• _PAGE EXCERPT_:
· · · · · · ·

On Mon, 25 Aug 2014 15:37:16 +0200, Thierry Reding <thierry.reding@...il.com> wrote:
> On Mon, Aug 25, 2014 at 08:08:59AM -0500, Jon Loeliger wrote:
> > > 
> > 
> > > Anyway, instead of going back and forth between "deferred probe is good"
> > > and "deferred probe is bad", how about we do something useful now and
> > > concentrate on how to make use of the information we have in DT with the
> > > goal to reduce the number of cases where deferred probing is required?
> > 
> > Good idea.
> > 
> > The proposal on the table is to allow the probe code
> > to make a topological sort of the devices based on
> > dependency information either implied, explicitly stated
> > or both.  That is likely a fundamentally correct approach.
> > 
> > I believe some of the issues that need to be resolved are:
> > 
> >     1) What constitutes a dependency?
> >     2) How is that dependency expressed?
> >     3) How do we add missing dependencies?
> >     4) Backward compatability problems.
> > 
> > There are other questions, of course.  Is it a topsort
> > per bus?  Are there required "early devices"?  Should
> > the inter-node dependencies be expressed at each node,
> > or in a separate hierarchy within the DTS?  Others.

· · · · · · ·

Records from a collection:
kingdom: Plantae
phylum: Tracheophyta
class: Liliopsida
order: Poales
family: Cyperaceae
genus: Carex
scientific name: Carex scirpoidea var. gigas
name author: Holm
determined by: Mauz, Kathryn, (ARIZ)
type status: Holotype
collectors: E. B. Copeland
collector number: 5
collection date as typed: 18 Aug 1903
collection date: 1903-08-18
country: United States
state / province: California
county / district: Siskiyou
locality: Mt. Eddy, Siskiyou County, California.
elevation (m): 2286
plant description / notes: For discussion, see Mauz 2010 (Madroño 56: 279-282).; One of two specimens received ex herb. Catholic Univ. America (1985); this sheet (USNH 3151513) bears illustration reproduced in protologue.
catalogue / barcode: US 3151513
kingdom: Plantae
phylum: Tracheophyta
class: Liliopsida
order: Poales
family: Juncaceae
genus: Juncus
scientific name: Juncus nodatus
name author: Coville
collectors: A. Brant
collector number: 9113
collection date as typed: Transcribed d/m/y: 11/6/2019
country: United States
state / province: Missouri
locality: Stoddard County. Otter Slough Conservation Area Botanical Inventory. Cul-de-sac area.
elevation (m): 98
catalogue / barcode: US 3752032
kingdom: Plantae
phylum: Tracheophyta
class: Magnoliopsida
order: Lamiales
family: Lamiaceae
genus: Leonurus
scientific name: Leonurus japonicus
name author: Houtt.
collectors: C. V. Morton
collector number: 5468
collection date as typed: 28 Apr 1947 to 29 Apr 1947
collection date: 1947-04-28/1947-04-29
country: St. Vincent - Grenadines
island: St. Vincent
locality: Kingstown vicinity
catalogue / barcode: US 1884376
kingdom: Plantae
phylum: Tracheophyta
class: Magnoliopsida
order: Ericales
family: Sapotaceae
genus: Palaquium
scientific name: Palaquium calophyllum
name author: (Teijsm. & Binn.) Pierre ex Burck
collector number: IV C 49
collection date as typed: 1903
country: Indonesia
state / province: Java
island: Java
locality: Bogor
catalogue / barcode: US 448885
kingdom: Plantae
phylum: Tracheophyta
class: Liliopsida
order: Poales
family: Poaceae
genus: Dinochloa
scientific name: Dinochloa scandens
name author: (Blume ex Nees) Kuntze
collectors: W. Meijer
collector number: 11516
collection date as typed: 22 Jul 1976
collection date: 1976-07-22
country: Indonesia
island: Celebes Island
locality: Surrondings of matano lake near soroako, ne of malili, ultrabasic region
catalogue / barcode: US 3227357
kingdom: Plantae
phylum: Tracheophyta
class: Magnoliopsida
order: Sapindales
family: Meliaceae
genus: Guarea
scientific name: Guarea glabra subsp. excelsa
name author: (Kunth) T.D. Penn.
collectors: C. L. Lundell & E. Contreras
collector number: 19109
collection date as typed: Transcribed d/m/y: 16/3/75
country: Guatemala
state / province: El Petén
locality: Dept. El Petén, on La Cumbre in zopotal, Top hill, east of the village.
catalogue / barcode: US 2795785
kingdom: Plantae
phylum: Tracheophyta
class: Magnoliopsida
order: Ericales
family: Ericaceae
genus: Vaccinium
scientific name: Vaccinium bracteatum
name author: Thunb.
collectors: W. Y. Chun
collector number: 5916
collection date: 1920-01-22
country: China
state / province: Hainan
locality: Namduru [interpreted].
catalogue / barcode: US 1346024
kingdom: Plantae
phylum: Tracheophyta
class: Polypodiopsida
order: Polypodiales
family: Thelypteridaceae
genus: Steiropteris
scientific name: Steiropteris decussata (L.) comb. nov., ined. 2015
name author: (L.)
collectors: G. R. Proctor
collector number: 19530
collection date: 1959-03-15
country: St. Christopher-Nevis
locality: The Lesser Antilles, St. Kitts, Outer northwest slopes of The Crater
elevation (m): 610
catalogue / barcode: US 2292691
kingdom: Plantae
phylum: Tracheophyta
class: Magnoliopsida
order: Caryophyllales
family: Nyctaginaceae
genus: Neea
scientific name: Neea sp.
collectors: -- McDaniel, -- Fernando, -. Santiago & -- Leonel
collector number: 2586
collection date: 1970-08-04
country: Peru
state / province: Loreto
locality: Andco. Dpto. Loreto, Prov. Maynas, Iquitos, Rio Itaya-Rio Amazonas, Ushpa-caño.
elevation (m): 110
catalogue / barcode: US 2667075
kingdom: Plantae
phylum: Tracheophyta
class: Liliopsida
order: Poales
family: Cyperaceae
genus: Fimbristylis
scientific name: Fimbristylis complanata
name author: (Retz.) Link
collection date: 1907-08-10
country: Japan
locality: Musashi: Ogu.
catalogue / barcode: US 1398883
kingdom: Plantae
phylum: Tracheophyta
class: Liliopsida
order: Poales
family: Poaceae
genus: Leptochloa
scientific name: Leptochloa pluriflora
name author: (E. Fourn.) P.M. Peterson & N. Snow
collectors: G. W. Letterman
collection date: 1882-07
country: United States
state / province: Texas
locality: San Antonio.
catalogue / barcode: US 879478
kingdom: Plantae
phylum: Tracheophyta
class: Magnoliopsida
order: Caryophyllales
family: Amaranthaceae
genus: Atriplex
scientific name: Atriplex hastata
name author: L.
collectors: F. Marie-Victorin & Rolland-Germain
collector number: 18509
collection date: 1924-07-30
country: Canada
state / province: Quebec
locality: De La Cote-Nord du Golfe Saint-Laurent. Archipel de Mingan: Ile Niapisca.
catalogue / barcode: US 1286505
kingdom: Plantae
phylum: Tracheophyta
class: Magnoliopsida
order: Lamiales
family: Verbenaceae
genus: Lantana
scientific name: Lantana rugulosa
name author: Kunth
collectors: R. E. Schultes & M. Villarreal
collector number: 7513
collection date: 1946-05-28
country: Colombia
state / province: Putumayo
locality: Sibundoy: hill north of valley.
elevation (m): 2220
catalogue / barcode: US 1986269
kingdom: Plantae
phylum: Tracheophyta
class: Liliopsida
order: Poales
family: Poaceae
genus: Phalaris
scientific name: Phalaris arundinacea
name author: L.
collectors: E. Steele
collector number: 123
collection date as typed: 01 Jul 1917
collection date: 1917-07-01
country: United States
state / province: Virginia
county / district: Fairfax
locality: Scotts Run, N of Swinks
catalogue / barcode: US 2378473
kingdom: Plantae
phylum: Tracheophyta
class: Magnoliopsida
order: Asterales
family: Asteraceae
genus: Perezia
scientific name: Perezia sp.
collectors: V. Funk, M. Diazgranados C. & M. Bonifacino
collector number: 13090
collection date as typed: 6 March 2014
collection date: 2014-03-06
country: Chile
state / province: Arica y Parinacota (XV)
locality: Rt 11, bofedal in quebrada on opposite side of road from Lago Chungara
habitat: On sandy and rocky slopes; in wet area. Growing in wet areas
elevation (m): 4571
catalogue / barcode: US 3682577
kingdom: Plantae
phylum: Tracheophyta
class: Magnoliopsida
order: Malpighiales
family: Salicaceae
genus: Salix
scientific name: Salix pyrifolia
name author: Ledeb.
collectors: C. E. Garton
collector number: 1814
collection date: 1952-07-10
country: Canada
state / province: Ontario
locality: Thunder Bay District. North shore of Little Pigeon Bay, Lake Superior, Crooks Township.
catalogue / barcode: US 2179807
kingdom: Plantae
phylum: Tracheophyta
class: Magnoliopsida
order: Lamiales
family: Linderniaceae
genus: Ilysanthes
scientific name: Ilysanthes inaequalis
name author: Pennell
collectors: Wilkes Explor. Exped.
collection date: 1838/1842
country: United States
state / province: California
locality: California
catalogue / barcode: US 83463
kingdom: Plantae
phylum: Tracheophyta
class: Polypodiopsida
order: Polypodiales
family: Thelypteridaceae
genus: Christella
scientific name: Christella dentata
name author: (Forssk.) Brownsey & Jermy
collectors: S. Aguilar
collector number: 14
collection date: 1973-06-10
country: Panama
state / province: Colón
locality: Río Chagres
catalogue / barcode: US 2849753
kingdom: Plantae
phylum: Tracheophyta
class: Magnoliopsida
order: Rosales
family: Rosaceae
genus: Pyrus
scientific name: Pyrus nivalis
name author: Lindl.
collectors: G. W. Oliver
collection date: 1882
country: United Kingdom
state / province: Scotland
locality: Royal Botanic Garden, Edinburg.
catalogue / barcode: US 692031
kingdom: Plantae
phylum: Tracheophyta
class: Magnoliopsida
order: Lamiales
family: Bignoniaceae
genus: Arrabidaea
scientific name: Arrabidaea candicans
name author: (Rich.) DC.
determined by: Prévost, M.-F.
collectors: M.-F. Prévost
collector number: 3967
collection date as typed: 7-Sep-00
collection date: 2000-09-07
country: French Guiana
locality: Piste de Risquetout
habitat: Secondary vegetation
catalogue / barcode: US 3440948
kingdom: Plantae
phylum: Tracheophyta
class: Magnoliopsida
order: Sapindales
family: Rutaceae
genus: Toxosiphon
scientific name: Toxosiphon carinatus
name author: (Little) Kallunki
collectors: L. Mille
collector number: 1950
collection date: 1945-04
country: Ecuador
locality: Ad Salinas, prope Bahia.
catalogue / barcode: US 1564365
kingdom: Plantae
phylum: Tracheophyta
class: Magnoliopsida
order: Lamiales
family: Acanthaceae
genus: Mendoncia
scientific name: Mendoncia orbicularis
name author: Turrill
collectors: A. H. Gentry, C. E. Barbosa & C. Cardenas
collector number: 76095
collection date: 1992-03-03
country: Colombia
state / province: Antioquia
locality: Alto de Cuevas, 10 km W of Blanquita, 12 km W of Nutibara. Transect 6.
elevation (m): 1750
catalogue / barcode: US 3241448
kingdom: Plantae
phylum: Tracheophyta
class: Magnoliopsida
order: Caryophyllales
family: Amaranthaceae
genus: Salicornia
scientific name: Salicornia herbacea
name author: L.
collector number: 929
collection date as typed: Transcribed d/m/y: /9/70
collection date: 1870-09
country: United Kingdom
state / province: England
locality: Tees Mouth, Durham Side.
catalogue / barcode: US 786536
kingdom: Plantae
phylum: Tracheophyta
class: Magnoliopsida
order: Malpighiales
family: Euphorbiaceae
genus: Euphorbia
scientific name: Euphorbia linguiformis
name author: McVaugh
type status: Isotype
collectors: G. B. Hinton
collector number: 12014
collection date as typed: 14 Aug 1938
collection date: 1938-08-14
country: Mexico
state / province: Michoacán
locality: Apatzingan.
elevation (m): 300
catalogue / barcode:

· · · · · · ·

• _TASK INSTRUCTIONS_:
- A) In the mailing-list excerpt, please rewrite the passage between "On Mon, 25 Aug" and "probing is required?", inclusive, replacing "DT" with "the device tree".
- B) Answer these questions from the mailing-list excerpt:
(i) At what date and time did Jon Loeliger write the quoted message?
(ii) What would the proposal on the table allow the probe code to do?
(iii) What is the first of the issues listed as needing resolution?
- C) According to the mailing-list excerpt, why does the writer suggest concentrating on how to use the information in DT? Answer in one to three sentences.

• _RESULTS IN ORDER_:
- A)
On Mon, 25 Aug 2014 15:37:16 +0200, Thierry Reding <thierry.reding@...il.com> wrote:
> On Mon, Aug 25, 2014 at 08:08:59AM -0500, Jon Loeliger wrote:
> > > 
> > 
> > > Anyway, instead of going back and forth between "deferred probe is good"
> > > and "deferred probe is bad", how about we do something useful now and
> > > concentrate on how to make use of the information we have in the device tree with the
> > > goal to reduce the number of cases where deferred probing is required?

- B)
(i) Mon, Aug 25, 2014 at 08:08:59AM -0500
(ii) Make a topological sort of the devices based on dependency information that is implied, explicitly stated, or both.
(iii) What constitutes a dependency?

- C) The writer wants to stop going back and forth over whether deferred probe is good or bad and do something useful instead. The goal of using the DT information is to reduce the number of cases where deferred probing is required.